[[ Extracted records, beginning ]]

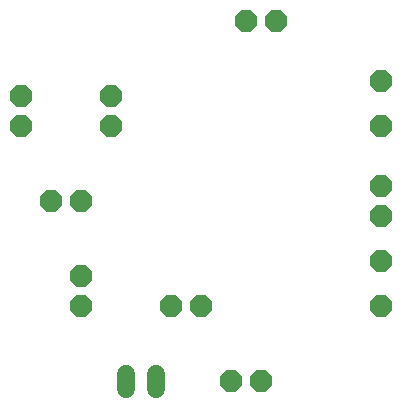
<source format=gbr>
G04 EAGLE Gerber RS-274X export*
G75*
%MOMM*%
%FSLAX34Y34*%
%LPD*%
%INSoldermask Bottom*%
%IPPOS*%
%AMOC8*
5,1,8,0,0,1.08239X$1,22.5*%
G01*
%ADD10P,1.951982X8X22.500000*%
%ADD11P,1.951982X8X202.500000*%
%ADD12P,1.951982X8X292.500000*%
%ADD13C,1.524000*%


D10*
X444500Y215900D03*
X469900Y215900D03*
D11*
X419100Y279400D03*
X393700Y279400D03*
D10*
X292100Y368300D03*
X317500Y368300D03*
D12*
X317500Y304800D03*
X317500Y279400D03*
X266700Y457200D03*
X266700Y431800D03*
D11*
X482600Y520700D03*
X457200Y520700D03*
D12*
X342900Y457200D03*
X342900Y431800D03*
D10*
X571500Y469900D03*
X571500Y431800D03*
D13*
X355600Y222504D02*
X355600Y209296D01*
X381000Y209296D02*
X381000Y222504D01*
D10*
X571500Y381000D03*
X571500Y355600D03*
X571500Y317500D03*
X571500Y279400D03*
M02*

</source>
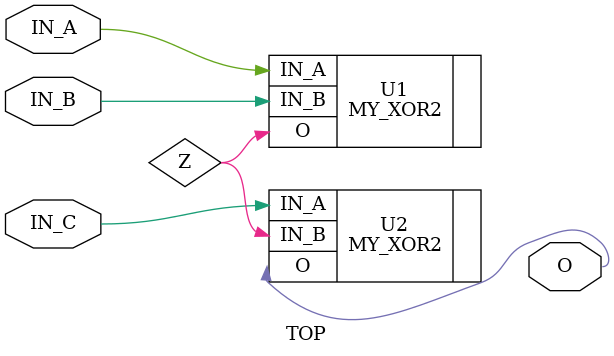
<source format=v>
module TOP(
  input IN_A, // in  : Input A
  input IN_B, // in  : Input B
  input IN_C, // in  : Input C
  output O,   // out : Output
);

  wire Z;
  
  MY_XOR2 U1(
    .IN_A (IN_A),
    .IN_B (IN_B),
    .O    (Z)
  );
  
  MY_XOR2 U2(
    .IN_A (IN_C),
    .IN_B (Z),
    .O    (O)
  );

endmodule

</source>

[[ Extracted records, end ]]

● Directive: Print every line of the material exactly as written, but drop the pictures.

● Written answer:
<source format=gbr>
G04 EAGLE Gerber RS-274X export*
G75*
%MOMM*%
%FSLAX34Y34*%
%LPD*%
%INSoldermask Bottom*%
%IPPOS*%
%AMOC8*
5,1,8,0,0,1.08239X$1,22.5*%
G01*
%ADD10P,1.951982X8X22.500000*%
%ADD11P,1.951982X8X202.500000*%
%ADD12P,1.951982X8X292.500000*%
%ADD13C,1.524000*%


D10*
X444500Y215900D03*
X469900Y215900D03*
D11*
X419100Y279400D03*
X393700Y279400D03*
D10*
X292100Y368300D03*
X317500Y368300D03*
D12*
X317500Y304800D03*
X317500Y279400D03*
X266700Y457200D03*
X266700Y431800D03*
D11*
X482600Y520700D03*
X457200Y520700D03*
D12*
X342900Y457200D03*
X342900Y431800D03*
D10*
X571500Y469900D03*
X571500Y431800D03*
D13*
X355600Y222504D02*
X355600Y209296D01*
X381000Y209296D02*
X381000Y222504D01*
D10*
X571500Y381000D03*
X571500Y355600D03*
X571500Y317500D03*
X571500Y279400D03*
M02*

</source>
<source format=v>
module TOP(
  input IN_A, // in  : Input A
  input IN_B, // in  : Input B
  input IN_C, // in  : Input C
  output O,   // out : Output
);

  wire Z;
  
  MY_XOR2 U1(
    .IN_A (IN_A),
    .IN_B (IN_B),
    .O    (Z)
  );
  
  MY_XOR2 U2(
    .IN_A (IN_C),
    .IN_B (Z),
    .O    (O)
  );

endmodule

</source>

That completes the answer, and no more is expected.